Several articles support this finding; therefore BCAA supplementation may be useful during intense long duration exercise. One particularly interesting study was conducted during a marathon run in Stockholm. One hundred and ninety-three male were randomly split into groups and half were given BCAA mixed into water while the others were just given plain water. The subjects were also categorized as “slow runners “and “quick runners” defined by whether they finished in the top fifty percent or bottom fifty percent of the race. The data concluded that the runners with the BCAA enriched water were able to replenish muscle glycogen stores and repair damaged muscle quicker. However significant results were only recorded in only the slow runners. Therefore you would conclude that physiology and genetics has a great impact on BCAA supplementation. Participants with a higher VO2max or individuals finishing the race first are able to restore glycogen levels quicker than those with a lower VO2max(Madsen, 1997). Although this study has some very intriguing results some of the methods of gathering data has been criticized. All other research was largely inconclusive or very poorly conducted.

 Other research has also found that if the supplements are taken in very large amounts by healthy individual it can have very detrimental effects. These effects can be both short-term and long-term. More long term effects include liver and kidney damage. The damage is done to filtering organs because of the extra strain put on them by trying to get the overload of amino acids out of the system. Most athletes would not overuse supplements to this degree however weight lifters, wrestlers, and sports emphasizing strength and size to a high degree are at risk for over supplementation.

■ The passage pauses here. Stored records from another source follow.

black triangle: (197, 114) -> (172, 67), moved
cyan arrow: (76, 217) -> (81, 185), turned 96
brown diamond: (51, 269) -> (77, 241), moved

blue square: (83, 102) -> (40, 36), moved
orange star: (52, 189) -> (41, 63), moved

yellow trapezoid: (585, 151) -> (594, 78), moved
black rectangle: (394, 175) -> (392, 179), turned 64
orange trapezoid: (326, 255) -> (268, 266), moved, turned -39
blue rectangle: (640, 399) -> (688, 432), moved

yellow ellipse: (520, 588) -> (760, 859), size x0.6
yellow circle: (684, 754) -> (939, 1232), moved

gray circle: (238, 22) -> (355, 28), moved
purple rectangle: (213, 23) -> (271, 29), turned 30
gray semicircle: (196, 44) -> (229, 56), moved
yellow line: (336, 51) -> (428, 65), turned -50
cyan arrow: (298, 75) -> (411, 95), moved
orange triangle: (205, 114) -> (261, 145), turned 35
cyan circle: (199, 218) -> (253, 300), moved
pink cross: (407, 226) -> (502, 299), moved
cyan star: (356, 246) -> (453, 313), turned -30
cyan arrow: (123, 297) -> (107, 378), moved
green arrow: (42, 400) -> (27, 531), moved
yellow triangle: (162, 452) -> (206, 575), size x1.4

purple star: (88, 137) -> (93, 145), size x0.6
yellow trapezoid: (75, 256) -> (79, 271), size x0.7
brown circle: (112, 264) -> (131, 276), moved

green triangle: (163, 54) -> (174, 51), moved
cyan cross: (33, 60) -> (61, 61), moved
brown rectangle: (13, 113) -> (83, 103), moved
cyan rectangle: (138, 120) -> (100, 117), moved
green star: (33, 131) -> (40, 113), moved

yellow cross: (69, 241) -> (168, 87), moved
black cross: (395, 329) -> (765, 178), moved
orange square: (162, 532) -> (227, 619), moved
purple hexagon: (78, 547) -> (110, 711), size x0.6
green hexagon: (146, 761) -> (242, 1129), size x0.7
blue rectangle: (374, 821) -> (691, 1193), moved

Athletes should take caution when starting and supplementation and should consult with their athletic trainer, coach, or doctor before beginning supplement usage. Branch chain amino acid at this point with the current research completed show that they should never be used as an exercise supplement. The intake of BCAA must be closely monitored to be ingested in safe amounts. The risks of BCAA supplementation to enhance exercise clearly out way the benefits. As a professional working with athletes it’s important to be observant and open with your athletes about what is safe and what it hazardous to their health. You should know where to refer you athletes if you don’t have answers or feel uncomfortable either for ethical or legal reasons giving your opinion. The most important factor in athletics is prevention of injury which includes the negative effect of supplementation. There will never be a magic pill that increases your muscle mass and strength; hard work and healthy diet are the best way to improve body composition and performance.  So beware of marketing scams that propose incredible results. If it sounds too good to be true it probably is. Also keep in mind that money will make people say anything, so you cannot trust your favorite professional athlete to steer you in the right direction when it comes to supplementation. The bottom line is do your research and know what you are going to put into your body; it’s worth your time.